START Supplied information

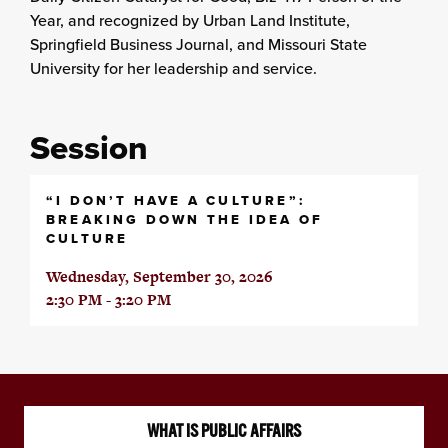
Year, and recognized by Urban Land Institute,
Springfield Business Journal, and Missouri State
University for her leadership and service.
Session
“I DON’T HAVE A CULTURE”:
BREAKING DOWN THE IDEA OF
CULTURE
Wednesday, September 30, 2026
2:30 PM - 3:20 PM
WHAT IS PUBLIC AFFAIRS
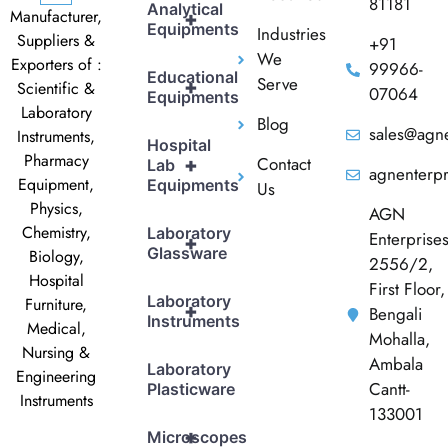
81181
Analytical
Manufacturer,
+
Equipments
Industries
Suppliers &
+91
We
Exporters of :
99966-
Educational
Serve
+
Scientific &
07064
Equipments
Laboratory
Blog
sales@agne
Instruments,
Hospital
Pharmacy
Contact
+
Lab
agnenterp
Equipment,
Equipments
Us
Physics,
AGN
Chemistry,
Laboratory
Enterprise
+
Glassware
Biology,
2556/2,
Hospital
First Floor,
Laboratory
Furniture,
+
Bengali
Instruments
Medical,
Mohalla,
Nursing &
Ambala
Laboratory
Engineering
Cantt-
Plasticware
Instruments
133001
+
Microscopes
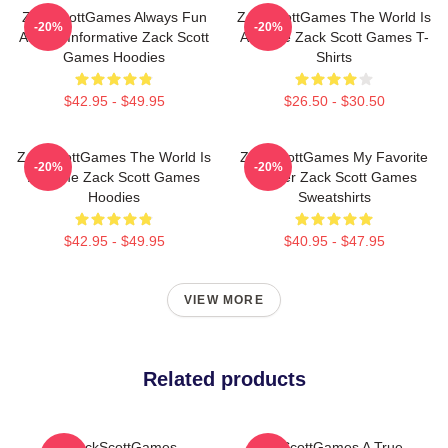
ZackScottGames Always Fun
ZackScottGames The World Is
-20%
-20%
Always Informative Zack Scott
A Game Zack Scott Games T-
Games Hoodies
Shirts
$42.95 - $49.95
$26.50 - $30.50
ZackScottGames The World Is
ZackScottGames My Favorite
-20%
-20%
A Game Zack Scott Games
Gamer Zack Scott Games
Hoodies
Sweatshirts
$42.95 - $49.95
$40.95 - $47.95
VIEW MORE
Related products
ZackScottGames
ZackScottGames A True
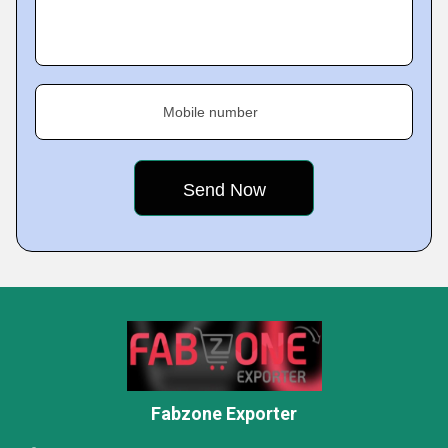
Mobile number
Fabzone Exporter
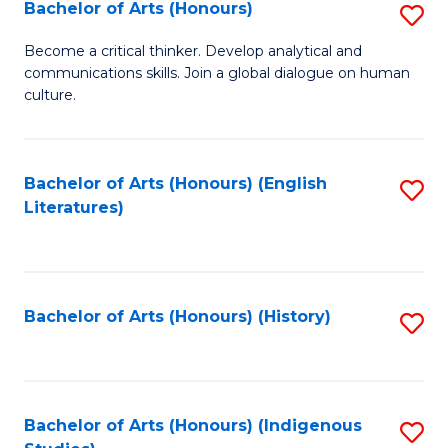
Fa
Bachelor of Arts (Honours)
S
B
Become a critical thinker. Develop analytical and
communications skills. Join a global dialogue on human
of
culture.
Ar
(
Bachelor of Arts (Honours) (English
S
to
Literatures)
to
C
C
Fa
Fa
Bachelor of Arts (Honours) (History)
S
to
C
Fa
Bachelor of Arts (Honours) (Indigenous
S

END Supplied information

§ **Task description**
Please output the records above exactly, without the pictures.

§ **Task solution**
Year, and recognized by Urban Land Institute,
Springfield Business Journal, and Missouri State
University for her leadership and service.
Session
“I DON’T HAVE A CULTURE”:
BREAKING DOWN THE IDEA OF
CULTURE
Wednesday, September 30, 2026
2:30 PM - 3:20 PM
WHAT IS PUBLIC AFFAIRS
81181
Analytical
Manufacturer,
+
Equipments
Industries
Suppliers &
+91
We
Exporters of :
99966-
Educational
Serve
+
Scientific &
07064
Equipments
Laboratory
Blog
sales@agne
Instruments,
Hospital
Pharmacy
Contact
+
Lab
agnenterp
Equipment,
Equipments
Us
Physics,
AGN
Chemistry,
Laboratory
Enterprise
+
Glassware
Biology,
2556/2,
Hospital
First Floor,
Laboratory
Furniture,
+
Bengali
Instruments
Medical,
Mohalla,
Nursing &
Ambala
Laboratory
Engineering
Cantt-
Plasticware
Instruments
133001
+
Microscopes
ZackScottGames Always Fun
ZackScottGames The World Is
-20%
-20%
Always Informative Zack Scott
A Game Zack Scott Games T-
Games Hoodies
Shirts
$42.95 - $49.95
$26.50 - $30.50
ZackScottGames The World Is
ZackScottGames My Favorite
-20%
-20%
A Game Zack Scott Games
Gamer Zack Scott Games
Hoodies
Sweatshirts
$42.95 - $49.95
$40.95 - $47.95
VIEW MORE
Related products
ZackScottGames
ZackScottGames A True
Mobile number
Fabzone Exporter
Fa
Bachelor of Arts (Honours)
S
B
Become a critical thinker. Develop analytical and
communications skills. Join a global dialogue on human
of
culture.
Ar
(
Bachelor of Arts (Honours) (English
S
to
Literatures)
to
C
C
Fa
Fa
Bachelor of Arts (Honours) (History)
S
to
C
Fa
Bachelor of Arts (Honours) (Indigenous
S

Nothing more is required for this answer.